* [EXTRACTED DATA]
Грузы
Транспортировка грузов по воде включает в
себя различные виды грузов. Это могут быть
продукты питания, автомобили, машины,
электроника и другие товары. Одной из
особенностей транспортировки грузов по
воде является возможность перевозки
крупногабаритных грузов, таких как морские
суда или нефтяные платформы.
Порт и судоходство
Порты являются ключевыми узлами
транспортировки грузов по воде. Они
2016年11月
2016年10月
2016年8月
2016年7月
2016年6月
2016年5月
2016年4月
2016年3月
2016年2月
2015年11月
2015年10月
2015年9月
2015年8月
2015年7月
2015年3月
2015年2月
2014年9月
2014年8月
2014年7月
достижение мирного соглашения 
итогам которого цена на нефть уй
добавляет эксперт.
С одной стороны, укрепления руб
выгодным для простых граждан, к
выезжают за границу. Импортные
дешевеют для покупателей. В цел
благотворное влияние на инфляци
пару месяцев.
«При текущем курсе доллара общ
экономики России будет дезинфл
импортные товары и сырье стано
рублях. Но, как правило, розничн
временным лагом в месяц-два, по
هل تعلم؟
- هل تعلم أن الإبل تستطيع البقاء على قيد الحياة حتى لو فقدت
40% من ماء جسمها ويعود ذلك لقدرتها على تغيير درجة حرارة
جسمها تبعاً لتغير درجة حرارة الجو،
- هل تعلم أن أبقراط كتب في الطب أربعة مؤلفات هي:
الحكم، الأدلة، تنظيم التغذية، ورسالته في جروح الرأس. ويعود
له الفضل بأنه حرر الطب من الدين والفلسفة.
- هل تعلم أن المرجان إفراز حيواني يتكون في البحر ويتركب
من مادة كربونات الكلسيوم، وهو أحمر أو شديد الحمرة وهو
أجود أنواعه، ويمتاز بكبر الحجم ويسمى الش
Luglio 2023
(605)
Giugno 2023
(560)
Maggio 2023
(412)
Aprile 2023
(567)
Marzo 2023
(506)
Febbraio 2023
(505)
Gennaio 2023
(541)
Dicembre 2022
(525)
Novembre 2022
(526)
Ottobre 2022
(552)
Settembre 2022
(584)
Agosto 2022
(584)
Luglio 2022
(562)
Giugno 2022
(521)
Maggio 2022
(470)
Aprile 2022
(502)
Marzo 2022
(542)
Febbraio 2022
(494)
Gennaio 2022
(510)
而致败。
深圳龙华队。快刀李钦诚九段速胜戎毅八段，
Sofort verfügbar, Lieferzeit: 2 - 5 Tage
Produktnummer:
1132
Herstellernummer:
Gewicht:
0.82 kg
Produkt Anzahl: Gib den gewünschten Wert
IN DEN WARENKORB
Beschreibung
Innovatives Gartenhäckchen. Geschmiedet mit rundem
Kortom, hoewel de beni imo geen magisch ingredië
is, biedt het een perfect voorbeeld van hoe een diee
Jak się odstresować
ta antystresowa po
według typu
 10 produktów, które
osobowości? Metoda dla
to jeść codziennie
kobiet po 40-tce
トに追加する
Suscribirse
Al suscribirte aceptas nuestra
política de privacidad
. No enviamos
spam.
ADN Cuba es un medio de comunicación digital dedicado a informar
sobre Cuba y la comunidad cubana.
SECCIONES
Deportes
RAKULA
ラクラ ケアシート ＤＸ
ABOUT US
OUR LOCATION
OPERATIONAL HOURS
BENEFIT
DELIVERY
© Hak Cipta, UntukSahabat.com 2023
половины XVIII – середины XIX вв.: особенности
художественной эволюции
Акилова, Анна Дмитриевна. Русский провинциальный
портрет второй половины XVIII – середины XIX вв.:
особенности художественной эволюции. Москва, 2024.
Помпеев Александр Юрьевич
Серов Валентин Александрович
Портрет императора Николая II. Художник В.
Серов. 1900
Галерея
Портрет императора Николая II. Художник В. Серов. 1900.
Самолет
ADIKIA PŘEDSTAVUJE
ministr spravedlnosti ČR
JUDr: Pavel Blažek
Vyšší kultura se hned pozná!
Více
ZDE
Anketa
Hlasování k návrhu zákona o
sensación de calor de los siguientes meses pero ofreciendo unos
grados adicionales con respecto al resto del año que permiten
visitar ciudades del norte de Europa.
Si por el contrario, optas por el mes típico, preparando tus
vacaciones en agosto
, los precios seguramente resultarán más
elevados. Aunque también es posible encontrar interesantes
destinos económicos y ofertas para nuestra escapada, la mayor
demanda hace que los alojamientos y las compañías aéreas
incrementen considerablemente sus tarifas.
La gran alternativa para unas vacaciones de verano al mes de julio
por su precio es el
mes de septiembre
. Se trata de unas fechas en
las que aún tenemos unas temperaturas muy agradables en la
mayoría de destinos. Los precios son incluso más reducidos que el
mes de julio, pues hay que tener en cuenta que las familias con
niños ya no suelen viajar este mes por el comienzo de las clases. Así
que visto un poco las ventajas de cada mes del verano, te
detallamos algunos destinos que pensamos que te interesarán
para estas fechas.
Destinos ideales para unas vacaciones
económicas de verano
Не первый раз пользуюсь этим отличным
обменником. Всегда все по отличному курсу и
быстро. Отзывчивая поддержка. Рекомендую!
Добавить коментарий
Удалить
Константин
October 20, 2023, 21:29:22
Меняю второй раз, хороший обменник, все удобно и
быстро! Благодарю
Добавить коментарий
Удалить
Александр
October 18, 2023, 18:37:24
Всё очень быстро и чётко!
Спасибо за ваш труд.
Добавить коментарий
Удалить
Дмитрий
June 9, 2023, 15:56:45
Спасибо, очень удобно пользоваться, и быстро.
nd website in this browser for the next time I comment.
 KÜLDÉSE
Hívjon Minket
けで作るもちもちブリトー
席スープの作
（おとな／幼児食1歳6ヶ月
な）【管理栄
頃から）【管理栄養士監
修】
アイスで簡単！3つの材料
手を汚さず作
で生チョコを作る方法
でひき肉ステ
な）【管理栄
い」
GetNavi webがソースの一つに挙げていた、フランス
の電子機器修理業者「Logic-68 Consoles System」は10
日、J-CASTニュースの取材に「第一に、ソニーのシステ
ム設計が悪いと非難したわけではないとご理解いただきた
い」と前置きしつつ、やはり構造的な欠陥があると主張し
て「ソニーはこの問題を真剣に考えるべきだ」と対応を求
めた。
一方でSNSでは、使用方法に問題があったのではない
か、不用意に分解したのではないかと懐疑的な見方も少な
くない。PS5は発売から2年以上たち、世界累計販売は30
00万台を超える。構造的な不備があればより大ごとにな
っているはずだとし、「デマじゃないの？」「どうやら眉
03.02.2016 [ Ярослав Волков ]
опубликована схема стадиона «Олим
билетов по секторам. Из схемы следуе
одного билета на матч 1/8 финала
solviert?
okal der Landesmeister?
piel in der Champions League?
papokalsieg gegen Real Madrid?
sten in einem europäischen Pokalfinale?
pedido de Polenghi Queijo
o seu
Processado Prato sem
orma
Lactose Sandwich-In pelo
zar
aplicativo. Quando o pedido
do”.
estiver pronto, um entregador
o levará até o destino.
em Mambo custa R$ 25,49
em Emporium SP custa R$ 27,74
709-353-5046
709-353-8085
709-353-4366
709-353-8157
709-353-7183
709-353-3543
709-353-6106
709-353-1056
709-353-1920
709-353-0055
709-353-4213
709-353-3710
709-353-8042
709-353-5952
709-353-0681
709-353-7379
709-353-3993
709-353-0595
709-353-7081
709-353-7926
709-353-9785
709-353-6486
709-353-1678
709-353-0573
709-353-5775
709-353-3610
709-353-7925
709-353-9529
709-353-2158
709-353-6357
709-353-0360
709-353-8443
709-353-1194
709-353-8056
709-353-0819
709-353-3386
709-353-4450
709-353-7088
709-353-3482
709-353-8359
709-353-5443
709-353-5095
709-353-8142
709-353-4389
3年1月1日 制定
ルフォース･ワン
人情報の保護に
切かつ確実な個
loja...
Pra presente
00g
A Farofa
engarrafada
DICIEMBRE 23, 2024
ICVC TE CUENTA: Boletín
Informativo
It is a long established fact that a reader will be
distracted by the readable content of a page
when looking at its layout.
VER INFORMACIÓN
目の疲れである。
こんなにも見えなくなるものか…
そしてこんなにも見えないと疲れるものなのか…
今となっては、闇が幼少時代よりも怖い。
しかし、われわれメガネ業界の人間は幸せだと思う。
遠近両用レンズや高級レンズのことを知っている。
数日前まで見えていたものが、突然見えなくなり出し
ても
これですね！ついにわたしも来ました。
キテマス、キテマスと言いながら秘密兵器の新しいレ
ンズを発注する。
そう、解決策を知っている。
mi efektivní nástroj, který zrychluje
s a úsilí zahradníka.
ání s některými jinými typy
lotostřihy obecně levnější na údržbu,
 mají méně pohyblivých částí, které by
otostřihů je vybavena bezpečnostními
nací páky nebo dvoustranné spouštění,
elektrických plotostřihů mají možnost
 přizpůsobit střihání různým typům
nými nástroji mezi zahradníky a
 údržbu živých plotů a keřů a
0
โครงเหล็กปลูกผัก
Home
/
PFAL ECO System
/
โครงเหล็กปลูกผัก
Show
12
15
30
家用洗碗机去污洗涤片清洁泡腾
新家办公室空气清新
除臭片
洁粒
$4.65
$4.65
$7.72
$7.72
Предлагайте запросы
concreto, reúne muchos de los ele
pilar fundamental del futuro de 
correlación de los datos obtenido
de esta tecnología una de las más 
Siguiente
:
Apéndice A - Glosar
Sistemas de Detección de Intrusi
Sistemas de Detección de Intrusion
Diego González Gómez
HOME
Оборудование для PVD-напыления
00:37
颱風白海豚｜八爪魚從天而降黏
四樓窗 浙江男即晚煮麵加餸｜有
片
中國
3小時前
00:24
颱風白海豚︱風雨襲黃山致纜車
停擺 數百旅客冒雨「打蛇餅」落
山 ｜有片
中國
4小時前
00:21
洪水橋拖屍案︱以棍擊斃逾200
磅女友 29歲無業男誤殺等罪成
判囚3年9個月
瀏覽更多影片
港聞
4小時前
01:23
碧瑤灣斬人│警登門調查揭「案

* [THE PROBLEM]
Copy the material word for word, from its very first line through the line containing "Порт и судоходство", including that line.

* [TASK RESPONSE]
Грузы
Транспортировка грузов по воде включает в
себя различные виды грузов. Это могут быть
продукты питания, автомобили, машины,
электроника и другие товары. Одной из
особенностей транспортировки грузов по
воде является возможность перевозки
крупногабаритных грузов, таких как морские
суда или нефтяные платформы.
Порт и судоходство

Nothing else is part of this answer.